19 juin 2026
Elisabeth Kapnist, « seules les traces font rêver… »par Virginie Linhart, autrice-réalisatrice
Portrait de la réalisatrice Élisabeth Kapnist, lauréate du Prix Charles Brabant en 2026 pour l’ensemble de son œuvre audiovisuelle.
La première fois que j’ai vu Elisabeth Kapnist, elle s’agenouillait avec fichu de babouchka sur la tête et force signes de croix devant l’apparition de la vierge Marie au dessus des tours de l’église Saint-Sulpice. Quant à moi, encore lycéenne, je jouais la dite Marie dans L’Apparition, un court-métrage de notre ami commun, le regretté cinéaste Pascal Aubier. Lorsque j’ai revu Elisabeth, dix ans plus tard, elle participait à l’équipe de réalisation des Brûlures de l’Histoire, un magazine télévisé, pour lequel je préparais les dossiers historiques.
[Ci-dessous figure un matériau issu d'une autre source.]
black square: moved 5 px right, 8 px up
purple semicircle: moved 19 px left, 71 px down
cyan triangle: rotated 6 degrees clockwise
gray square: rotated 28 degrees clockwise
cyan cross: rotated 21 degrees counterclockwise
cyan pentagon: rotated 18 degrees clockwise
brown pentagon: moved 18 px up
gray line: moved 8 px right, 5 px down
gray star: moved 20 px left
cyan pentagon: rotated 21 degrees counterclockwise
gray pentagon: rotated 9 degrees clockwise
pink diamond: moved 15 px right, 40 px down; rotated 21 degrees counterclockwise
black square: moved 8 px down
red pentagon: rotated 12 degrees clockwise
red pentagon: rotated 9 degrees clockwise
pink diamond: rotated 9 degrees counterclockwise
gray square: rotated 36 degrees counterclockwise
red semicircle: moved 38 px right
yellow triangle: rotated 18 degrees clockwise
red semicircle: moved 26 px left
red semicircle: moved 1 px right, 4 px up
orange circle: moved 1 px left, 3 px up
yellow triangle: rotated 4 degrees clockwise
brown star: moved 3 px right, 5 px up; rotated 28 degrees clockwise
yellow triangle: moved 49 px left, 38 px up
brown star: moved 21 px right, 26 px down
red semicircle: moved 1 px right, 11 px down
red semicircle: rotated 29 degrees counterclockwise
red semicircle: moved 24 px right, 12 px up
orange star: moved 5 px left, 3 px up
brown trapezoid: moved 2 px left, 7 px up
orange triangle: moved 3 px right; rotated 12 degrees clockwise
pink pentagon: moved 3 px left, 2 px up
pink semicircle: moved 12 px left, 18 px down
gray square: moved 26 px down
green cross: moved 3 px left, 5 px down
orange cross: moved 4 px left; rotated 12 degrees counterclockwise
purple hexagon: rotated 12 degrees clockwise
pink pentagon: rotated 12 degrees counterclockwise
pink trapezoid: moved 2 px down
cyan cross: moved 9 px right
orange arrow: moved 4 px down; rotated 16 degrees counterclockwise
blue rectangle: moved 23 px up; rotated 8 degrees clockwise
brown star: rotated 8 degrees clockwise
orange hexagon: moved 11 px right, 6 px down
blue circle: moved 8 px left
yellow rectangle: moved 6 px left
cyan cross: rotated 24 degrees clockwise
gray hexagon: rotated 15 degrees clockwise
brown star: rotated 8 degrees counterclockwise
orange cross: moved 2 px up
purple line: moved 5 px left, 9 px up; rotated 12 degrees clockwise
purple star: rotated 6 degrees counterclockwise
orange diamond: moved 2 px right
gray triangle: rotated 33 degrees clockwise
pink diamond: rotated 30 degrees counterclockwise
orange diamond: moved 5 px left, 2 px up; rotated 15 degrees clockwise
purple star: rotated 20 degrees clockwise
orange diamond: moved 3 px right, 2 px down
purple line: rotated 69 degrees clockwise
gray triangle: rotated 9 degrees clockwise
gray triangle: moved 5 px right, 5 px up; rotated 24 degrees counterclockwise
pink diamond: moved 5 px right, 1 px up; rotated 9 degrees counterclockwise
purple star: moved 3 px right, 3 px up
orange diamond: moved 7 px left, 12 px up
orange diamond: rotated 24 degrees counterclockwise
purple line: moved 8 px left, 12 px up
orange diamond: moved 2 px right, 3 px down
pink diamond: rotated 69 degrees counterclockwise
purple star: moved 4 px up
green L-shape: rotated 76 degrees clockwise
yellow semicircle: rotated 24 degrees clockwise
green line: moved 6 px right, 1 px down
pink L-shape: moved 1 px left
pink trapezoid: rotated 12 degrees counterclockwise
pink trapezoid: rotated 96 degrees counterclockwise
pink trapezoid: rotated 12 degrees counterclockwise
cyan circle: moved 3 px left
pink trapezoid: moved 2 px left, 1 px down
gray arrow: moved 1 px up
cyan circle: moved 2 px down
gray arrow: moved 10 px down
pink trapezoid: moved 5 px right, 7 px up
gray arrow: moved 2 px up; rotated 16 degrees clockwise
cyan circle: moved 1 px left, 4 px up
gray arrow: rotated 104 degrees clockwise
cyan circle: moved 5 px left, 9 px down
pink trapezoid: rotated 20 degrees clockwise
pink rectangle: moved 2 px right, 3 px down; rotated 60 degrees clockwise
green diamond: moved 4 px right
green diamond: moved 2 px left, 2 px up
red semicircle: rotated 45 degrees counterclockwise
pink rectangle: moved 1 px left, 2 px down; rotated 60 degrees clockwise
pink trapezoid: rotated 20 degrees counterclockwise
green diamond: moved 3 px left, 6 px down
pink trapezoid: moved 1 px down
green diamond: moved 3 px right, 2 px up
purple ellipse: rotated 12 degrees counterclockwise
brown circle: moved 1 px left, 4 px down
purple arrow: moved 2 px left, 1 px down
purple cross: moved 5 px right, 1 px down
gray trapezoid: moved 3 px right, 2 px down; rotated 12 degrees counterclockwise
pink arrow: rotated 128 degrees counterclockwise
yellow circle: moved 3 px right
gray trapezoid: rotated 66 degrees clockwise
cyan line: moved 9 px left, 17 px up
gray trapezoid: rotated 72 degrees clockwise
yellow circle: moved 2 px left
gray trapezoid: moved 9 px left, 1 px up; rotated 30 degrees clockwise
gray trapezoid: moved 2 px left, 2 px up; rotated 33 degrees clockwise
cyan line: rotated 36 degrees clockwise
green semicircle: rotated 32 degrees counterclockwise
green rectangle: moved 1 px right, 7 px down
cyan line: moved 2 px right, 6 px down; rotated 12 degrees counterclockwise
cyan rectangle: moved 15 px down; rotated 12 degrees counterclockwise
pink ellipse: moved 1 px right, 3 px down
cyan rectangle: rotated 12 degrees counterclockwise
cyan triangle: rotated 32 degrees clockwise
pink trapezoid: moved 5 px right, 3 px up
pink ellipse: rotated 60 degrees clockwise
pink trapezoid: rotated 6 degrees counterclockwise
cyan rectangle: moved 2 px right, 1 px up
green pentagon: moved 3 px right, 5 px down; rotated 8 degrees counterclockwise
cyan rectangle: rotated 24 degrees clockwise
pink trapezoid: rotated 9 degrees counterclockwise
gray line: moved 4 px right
J’évoque ici un temps que les moins de 20, voire de 30 ans, ne peuvent pas connaître (et c’est heureux), un temps où le monde du documentaire était quasi exclusivement masculin, dirigé par des producteurs, des réalisateurs, des chefs opérateurs ; aux femmes, on laissait la direction de production, le montage, l’assistanat… Ainsi Elisabeth Kapnist était LA seule femme réalisatrice des Brûlures de l’Histoire. En la regardant travailler, la question qui me brûlait les lèvres était : « comment a-t-elle fait ? » Cet article est une tentative, partielle, de réponse en forme d’hommage… Merci Elisabeth d’être là, les réalisatrices vous doivent d’avoir montré la voie !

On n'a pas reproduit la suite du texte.